EXERCISE ▸ Put the part of the listing that runs from its very start through the line containing "summer after Belgian" into a Markdown table with two columns, Number and Text, one line per row and blank lines left out. Include nothing else.

SUPPLIED ENTRIES ▸
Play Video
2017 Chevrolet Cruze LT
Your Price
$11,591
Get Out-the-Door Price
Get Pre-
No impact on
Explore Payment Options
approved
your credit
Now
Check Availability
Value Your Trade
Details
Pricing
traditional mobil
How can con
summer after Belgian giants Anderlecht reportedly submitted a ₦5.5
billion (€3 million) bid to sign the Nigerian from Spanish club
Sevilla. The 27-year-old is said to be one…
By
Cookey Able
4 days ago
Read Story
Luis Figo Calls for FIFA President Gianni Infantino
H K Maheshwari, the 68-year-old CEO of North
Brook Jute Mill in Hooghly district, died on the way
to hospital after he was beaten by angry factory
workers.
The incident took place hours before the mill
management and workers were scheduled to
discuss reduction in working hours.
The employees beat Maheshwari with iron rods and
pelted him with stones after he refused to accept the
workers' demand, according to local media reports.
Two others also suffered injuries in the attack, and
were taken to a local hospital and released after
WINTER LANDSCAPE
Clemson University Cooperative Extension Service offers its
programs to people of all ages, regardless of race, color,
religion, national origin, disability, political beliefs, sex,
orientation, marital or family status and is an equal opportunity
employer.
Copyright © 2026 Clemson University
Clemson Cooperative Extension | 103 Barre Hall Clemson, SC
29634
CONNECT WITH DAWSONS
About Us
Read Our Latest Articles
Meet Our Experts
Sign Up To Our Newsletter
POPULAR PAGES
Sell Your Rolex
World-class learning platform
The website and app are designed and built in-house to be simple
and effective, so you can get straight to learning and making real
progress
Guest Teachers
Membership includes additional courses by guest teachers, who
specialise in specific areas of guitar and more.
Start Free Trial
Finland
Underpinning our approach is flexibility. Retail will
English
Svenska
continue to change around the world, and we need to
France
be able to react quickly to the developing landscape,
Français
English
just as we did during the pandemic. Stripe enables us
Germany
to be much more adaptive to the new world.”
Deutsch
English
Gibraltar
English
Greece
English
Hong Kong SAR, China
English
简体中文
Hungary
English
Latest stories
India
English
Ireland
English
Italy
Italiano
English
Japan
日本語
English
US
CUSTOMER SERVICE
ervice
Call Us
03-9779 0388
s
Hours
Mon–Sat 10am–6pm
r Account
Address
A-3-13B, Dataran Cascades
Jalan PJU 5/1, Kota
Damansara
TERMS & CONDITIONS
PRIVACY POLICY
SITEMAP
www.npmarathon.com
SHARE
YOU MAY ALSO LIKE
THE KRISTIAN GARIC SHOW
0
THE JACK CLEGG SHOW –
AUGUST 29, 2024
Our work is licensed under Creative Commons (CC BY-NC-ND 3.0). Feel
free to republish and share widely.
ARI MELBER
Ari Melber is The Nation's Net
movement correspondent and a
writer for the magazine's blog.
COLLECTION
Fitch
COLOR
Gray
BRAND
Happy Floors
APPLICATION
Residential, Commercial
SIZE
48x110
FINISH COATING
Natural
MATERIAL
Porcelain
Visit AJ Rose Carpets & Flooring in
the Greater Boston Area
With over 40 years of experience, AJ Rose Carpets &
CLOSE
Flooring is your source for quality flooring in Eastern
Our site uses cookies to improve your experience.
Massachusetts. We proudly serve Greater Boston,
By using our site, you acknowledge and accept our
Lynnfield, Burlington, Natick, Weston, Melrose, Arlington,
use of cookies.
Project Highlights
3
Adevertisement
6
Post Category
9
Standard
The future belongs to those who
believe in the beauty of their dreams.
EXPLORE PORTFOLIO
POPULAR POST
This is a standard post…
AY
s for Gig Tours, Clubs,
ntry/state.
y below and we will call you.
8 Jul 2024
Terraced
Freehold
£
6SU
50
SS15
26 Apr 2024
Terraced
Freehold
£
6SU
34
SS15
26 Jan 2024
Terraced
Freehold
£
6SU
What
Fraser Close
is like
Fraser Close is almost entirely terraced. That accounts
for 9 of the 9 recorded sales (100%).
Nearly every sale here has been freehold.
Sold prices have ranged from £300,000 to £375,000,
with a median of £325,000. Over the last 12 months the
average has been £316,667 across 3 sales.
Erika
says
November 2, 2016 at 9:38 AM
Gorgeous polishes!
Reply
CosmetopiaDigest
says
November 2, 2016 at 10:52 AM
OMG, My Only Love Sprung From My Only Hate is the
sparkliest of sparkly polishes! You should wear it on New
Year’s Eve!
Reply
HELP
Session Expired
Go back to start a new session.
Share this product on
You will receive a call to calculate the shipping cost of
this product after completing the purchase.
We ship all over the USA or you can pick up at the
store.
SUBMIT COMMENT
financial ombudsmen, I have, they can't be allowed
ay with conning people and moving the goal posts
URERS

SOLUTION TO THE EXERCISE ▸
| Number | Text |
|---|---|
| 1 | Play Video |
| 2 | 2017 Chevrolet Cruze LT |
| 3 | Your Price |
| 4 | $11,591 |
| 5 | Get Out-the-Door Price |
| 6 | Get Pre- |
| 7 | No impact on |
| 8 | Explore Payment Options |
| 9 | approved |
| 10 | your credit |
| 11 | Now |
| 12 | Check Availability |
| 13 | Value Your Trade |
| 14 | Details |
| 15 | Pricing |
| 16 | traditional mobil |
| 17 | How can con |
| 18 | summer after Belgian giants Anderlecht reportedly submitted a ₦5.5 |